Jack softly squeezed her hand when she mentioned that she had sisters, sisters now lost with the rest of the humanity. Nothing more needed to be said. Who among the crew and the sleepers hadn't lost friends and family? Even his own extended family had suffered, a number of aunt and uncles and cousins and extended relations all lost with Newfoundland; perhaps there might still be some remanent of humanity clinging to life behind them, although Jack didn't truly believe so. More over, he didn't want to believe so. Not that new life on an alien world would be easy by any means, but it would be far easier than a bunch of disorganized hold-outs clinging to hope that would probably never come. And if there were survivors? Survivors who knew that a space ark had carried off most everyone else and left them behind? That was a sort of betrayal he'd rather not think on. Far better to concentrate on the living and wonderful face of Penny as they walked along the catwalks to watch the dolphins play.
When presented with the cookies, Jack actually blushed. "That for me, b'y?! I... I don't right know what to say! God bless yar cotton socks, Penny, this is some nice piece a' stuff!" Finishing one of the cookies out, he sampled it and instantly grinned again. Jack was the sort of man who, while still not yet thirty, was already developing laugh lines about his mouth from smiling so often. He held the package out towards Penny, nudging it towards her to indicate he wished to share the cookies as well as her company and conversation. "Best kind!"
"A loyal woman who waited for her man," he repeated, obviously impressed. "Don't sound like that much of a tragedy to meself. Must have been some man to be worth waiting all dem years, mind you! Ain't seen too many plays, really. Der was dis one... bunch a' folks run off inta da woods an' der's dis Queen in love wit' some fool wit' a donkey head... Can't mind much of it, but I died at it! Funny part were this fella at da end, a Mr. Puck, he came out an' apologized what if we didn't likes what we saw he were real sorry for it, which I t'tought were real polite of him!"
"I'm the only one me parents knit, named for St. John's harbor which in turn were named for that saint fella what went an' lost his head over some duck. We're supposed to be Catholic, but I ain't seen Mass since we left The Rock. Ten years in Wyoming wit' a cousin, fixing t'ings an' the like. You can take the b'y out a' the Bay, but..." Jack left that hanging. Again, another thing that didn't need saying, and he carried his home with him in his own way. "Them what owns me is frozen up solid over in D Section long wit' me uncle's family."
"We're handymen, by trade, I guess you'd say.
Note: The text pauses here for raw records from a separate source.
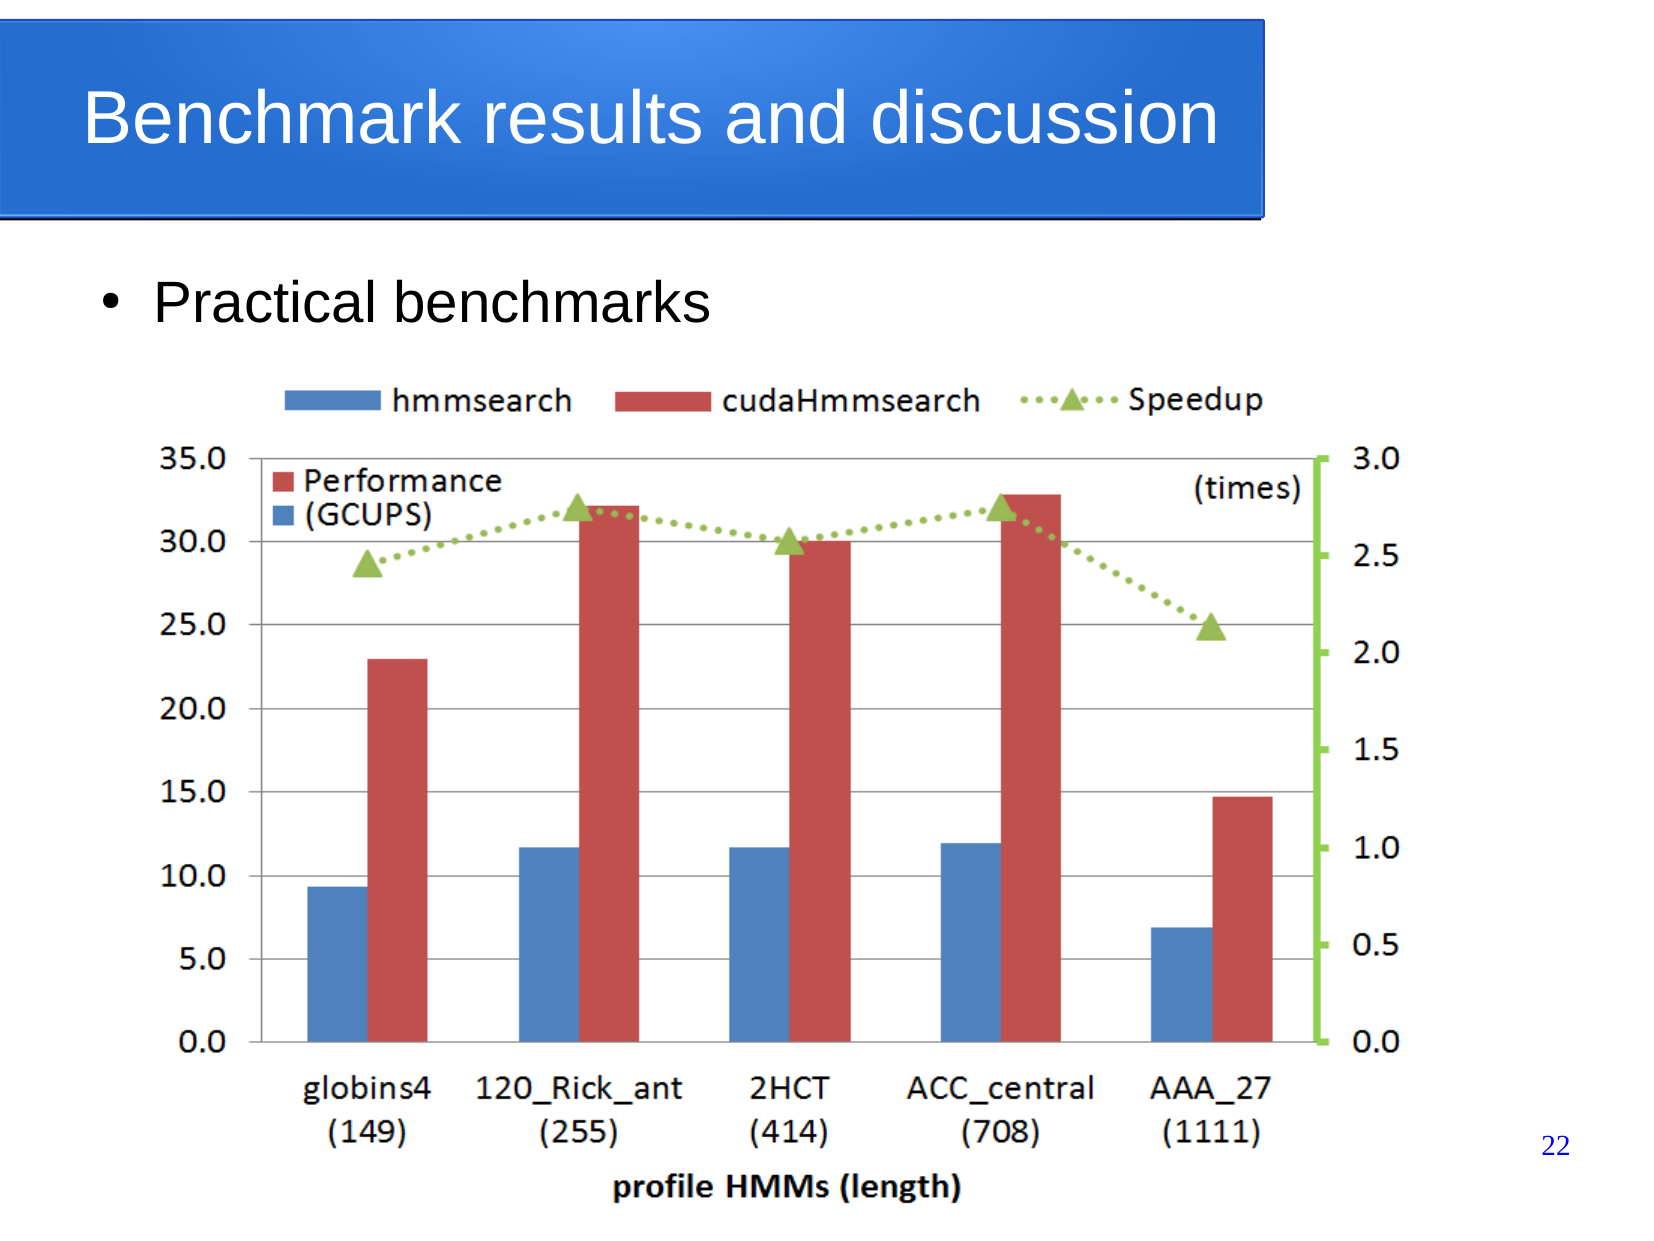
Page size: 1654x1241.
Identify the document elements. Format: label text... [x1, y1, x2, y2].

title Benchmark results and discussion [82, 25, 1250, 211]
picture [150, 378, 1411, 1213]
list Practical benchmarks [82, 269, 1538, 1201]
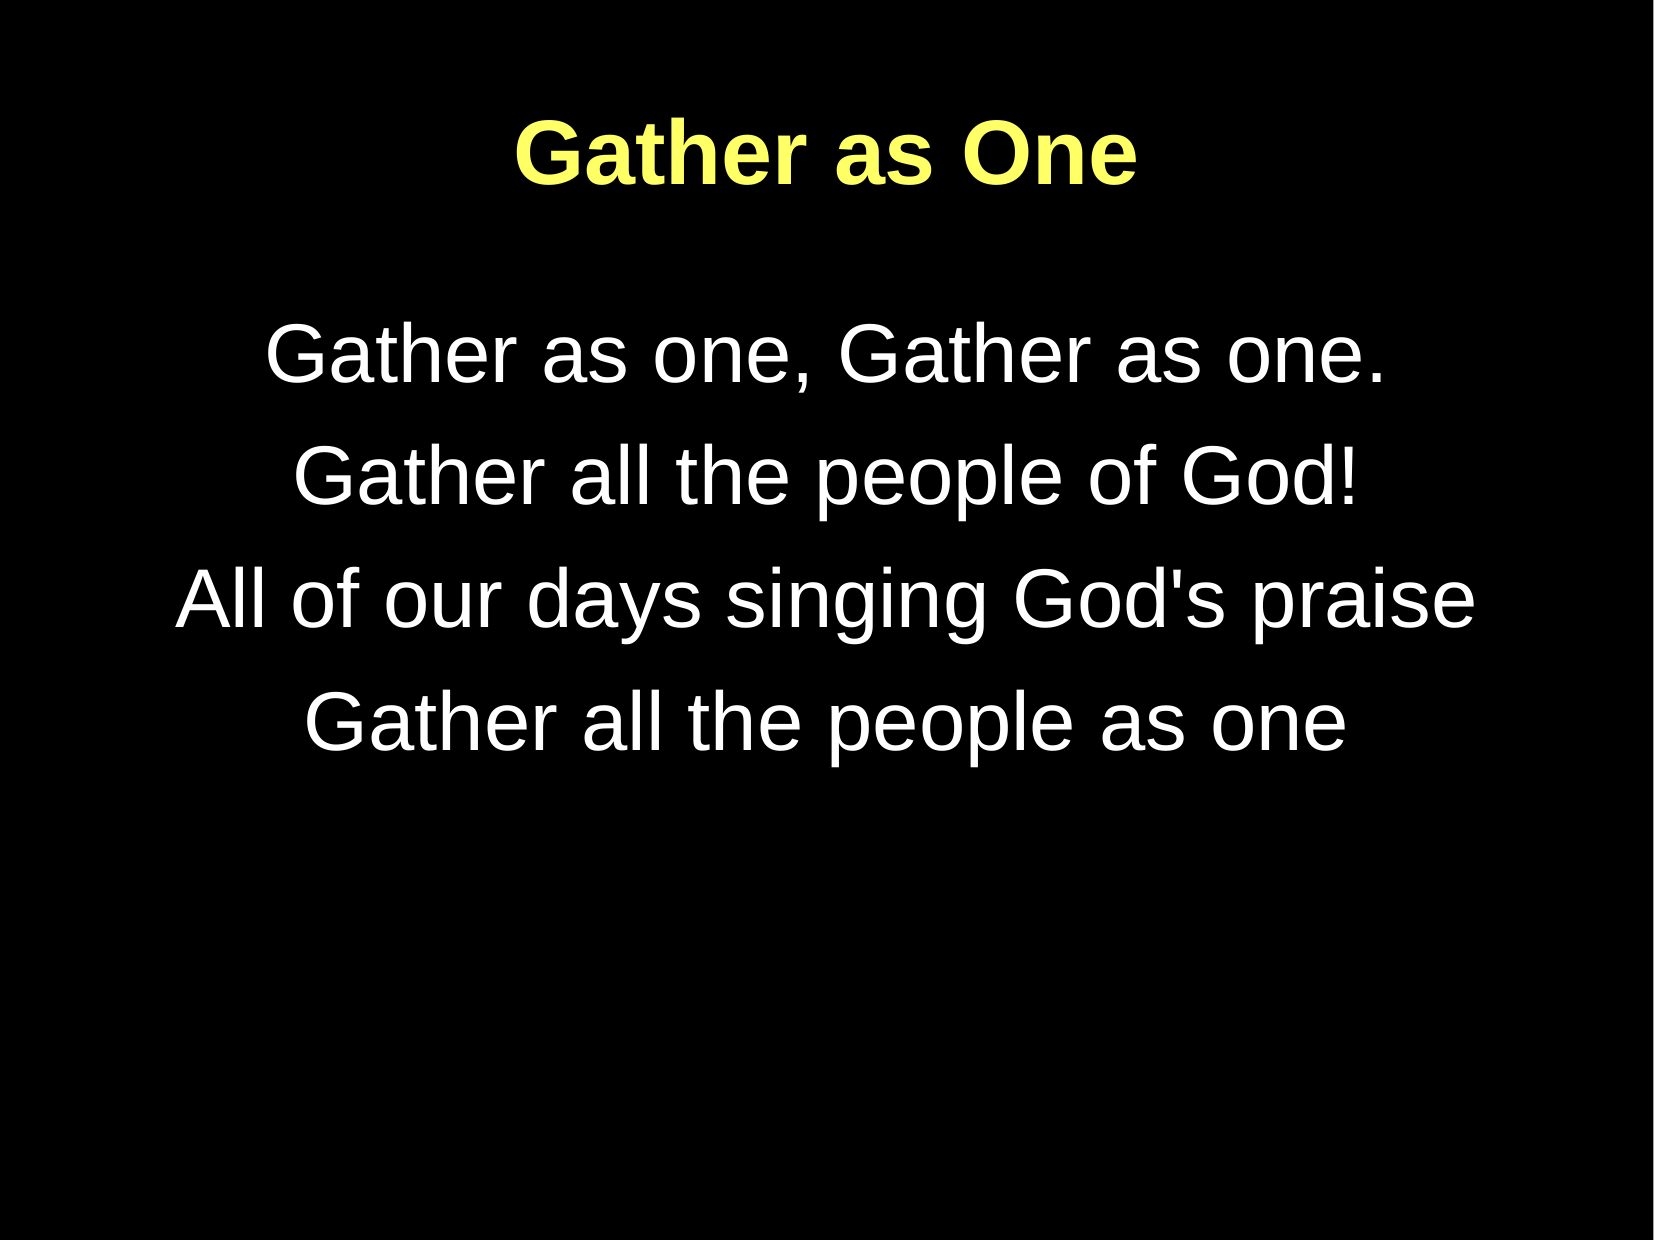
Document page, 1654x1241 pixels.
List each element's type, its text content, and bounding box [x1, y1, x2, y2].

list Gather as one, Gather as one. Gather all the people of God! All of our days singing God's praise Gather all the people as one [0, 307, 1654, 1027]
title Gather as One [82, 49, 1571, 257]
Need it fixed, call Pumphrey, dey used to say. Didn't matter which one of us, we'd come an' it fix it." Jack went one, telling of how before the crisis Newfoundland had been making something of a economic recovery finally. Only as technology became more intricate and society simply cast off broken goods instead of repairing them, things had gotten worse until they fled for a distant relation's home in the States. "Not the same, Newfoundland to Wyoming. No water, no shores, no seas, everyone talking' like they gots a straw up there nose. Work were fun though. Nuttin' better than getting' year hands dirty an' makin' sumptin' better dan new!"
He glanced her again, having a hard time keeping his eyes off of her face. "Well... almost nuttin' better, b'y."